Sygnia uncovers Velvet Ant breach dating back to 2016

Sygnia has published new research on the Velvet Ant hacking group, showing evidence of attacker activity inside a compromised internal network as early as 2016.

The analysis describes a long-running intrusion into a major organisation whose affected network segment had no direct internet connectivity. Investigators found that the attackers reached that environment through a staged access chain that began with internet-facing systems and then moved across the wider IT estate.

Sygnia describes Velvet Ant as a China-nexus threat actor it has tracked in several investigations. In this case, the group appears to have embedded itself in the authentication layer of Linux systems, replacing key PAM modules and OpenSSH binaries with altered versions that enabled continued access, credential theft and command logging.

That approach made conventional detection difficult because the modified components were standard administrative tools and core operating system files, not obviously suspicious programs. The group also managed its own forensic footprint, including by using a custom flag in modified SSH binaries to prevent its activity from being logged.

Attack path

The intrusion unfolded in three stages. First, the attackers established access on internet-facing systems using a modified version of GS-Netcat, a public networking tool, and a separate Perl-based SOCKS5 proxy that enabled tunnelling and lateral movement.

Those tools were disguised to resemble legitimate system processes and were configured to survive reboots. On some hosts, the malware was tied to systemd services; on older machines, it was added to SysVinit startup scripts.

From there, the group appears to have abused Nginx and FastCGI on compromised web servers to create a remote execution path deeper into the environment. A custom binary named uptime was used to open SSH connections into the critical infrastructure network and run scripts on target devices, allowing the attackers to obtain sensitive data without any direct internet link into that segment.

Authentication layer

The central finding concerns changes to PAM and OpenSSH. Investigators found nine distinct malicious variants of pam_unix.so across compromised hosts, each linked to different build environments, suggesting a deliberate and well-resourced operation.

Some versions accepted a hardcoded backdoor password, while others both bypassed normal authentication and harvested valid usernames and passwords from legitimate users.
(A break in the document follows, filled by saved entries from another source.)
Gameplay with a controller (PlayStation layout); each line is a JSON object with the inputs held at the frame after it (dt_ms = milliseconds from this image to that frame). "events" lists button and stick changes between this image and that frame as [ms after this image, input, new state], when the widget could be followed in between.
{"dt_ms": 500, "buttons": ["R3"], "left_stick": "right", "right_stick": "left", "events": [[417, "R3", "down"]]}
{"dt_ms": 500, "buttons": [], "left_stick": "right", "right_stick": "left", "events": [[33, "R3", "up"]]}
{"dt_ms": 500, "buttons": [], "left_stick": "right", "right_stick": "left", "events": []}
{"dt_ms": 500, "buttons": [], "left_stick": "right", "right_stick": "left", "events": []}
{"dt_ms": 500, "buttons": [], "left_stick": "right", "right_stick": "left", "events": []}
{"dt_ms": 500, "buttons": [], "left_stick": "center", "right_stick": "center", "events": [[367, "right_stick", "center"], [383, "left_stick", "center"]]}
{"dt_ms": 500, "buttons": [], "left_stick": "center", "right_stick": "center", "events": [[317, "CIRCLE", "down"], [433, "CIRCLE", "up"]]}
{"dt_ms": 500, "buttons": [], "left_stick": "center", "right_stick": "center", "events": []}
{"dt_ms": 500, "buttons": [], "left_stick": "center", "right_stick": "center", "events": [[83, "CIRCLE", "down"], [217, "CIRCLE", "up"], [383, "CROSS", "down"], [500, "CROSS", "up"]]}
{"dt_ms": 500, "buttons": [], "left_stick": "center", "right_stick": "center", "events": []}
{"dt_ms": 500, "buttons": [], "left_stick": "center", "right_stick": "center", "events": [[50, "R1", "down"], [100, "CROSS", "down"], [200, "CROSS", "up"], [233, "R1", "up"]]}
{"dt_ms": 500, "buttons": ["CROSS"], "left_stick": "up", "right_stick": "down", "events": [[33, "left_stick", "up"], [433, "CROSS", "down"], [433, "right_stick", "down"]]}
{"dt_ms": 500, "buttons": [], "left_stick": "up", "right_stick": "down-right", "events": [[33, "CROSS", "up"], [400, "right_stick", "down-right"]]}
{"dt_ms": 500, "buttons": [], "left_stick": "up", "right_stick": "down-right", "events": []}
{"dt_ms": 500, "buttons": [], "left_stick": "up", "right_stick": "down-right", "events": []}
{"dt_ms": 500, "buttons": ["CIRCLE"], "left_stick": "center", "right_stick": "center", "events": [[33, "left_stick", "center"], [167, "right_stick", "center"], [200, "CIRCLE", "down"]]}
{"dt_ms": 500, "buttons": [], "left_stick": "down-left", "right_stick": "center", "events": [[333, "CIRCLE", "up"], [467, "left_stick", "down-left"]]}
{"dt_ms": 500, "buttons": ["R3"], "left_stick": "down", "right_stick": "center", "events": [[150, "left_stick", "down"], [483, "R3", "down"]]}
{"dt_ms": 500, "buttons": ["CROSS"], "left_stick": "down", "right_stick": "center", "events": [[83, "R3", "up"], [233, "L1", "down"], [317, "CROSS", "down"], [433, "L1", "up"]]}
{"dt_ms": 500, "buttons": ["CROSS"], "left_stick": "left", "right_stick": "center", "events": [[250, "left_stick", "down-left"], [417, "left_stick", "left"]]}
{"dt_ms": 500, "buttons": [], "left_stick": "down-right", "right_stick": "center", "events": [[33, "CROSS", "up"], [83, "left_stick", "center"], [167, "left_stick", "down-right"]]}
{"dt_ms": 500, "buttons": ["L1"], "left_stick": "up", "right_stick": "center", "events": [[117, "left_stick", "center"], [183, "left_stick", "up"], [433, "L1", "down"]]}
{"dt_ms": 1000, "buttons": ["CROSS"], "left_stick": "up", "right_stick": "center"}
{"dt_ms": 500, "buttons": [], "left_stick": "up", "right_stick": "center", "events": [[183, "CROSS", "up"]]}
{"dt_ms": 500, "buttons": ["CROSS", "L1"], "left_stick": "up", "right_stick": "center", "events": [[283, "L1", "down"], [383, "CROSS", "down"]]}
In some cases, those credentials were written to hidden files on infected systems.

Investigators also found modified OpenSSH components, including ssh, sshd, scp and, in some cases, ssh-keygen. These versions captured login credentials, logged shell commands and, in one case, could disable SELinux when run as root.

Older and newer variants of the altered OpenSSH suite were present. One older variant used rotating MD5 hashes tied to days of the week as part of its backdoor authentication method, while credential and command logs from that version helped investigators identify activity dating back to 2016.

The attackers also added their own public keys to authorised_keys files on compromised servers, giving them another way back into the systems even if one persistence method was removed.

Cleanup risks

Remediation was unusually risky because the attackers had compromised the same login components administrators relied on to manage production systems. Replacing malicious services is often straightforward, but replacing PAM modules and OpenSSH binaries on critical Linux hosts carries the risk of locking defenders out or causing operational outages.

The environment made that challenge harder. Most systems in the affected segment had no internet access, which meant defenders could not pull clean packages directly from trusted repositories or resolve dependencies live.

The server estate also spanned multiple Linux distributions and versions, so replacement components had to be matched carefully to each host. Sygnia built a lab to test the recovery process in advance, then profiled each machine before remediation and immediately validated SSH and authentication health.

Chen Tiktin, Incident Response Team Leader at Sygnia, wrote: "When Sygnia's IR team began reconstructing the intrusion that would become known as Operation Highland, the earliest forensic artifacts dated back to 2016. What they uncovered was not a recent breach but a near-decade of undetected presence inside an internal network - a network the attacker had no direct path into, and reached anyway."

The case highlights the limits of signature-based detection and alert-driven security operations when attackers alter trusted system components rather than deploy obviously malicious files. Sygnia recommended closer monitoring of PAM modules, OpenSSH binaries, SSH configuration, privileged authorised_keys files and other authentication-related components on critical systems.

Tiktin wrote: "The keylog artifact dating back over five years illustrates the scale of what's possible when a threat actor of this sophistication operates undetected - and why continuous, hypothesis-driven inspection of authentication infrastructure is non-negotiable in high-sensitivity environments."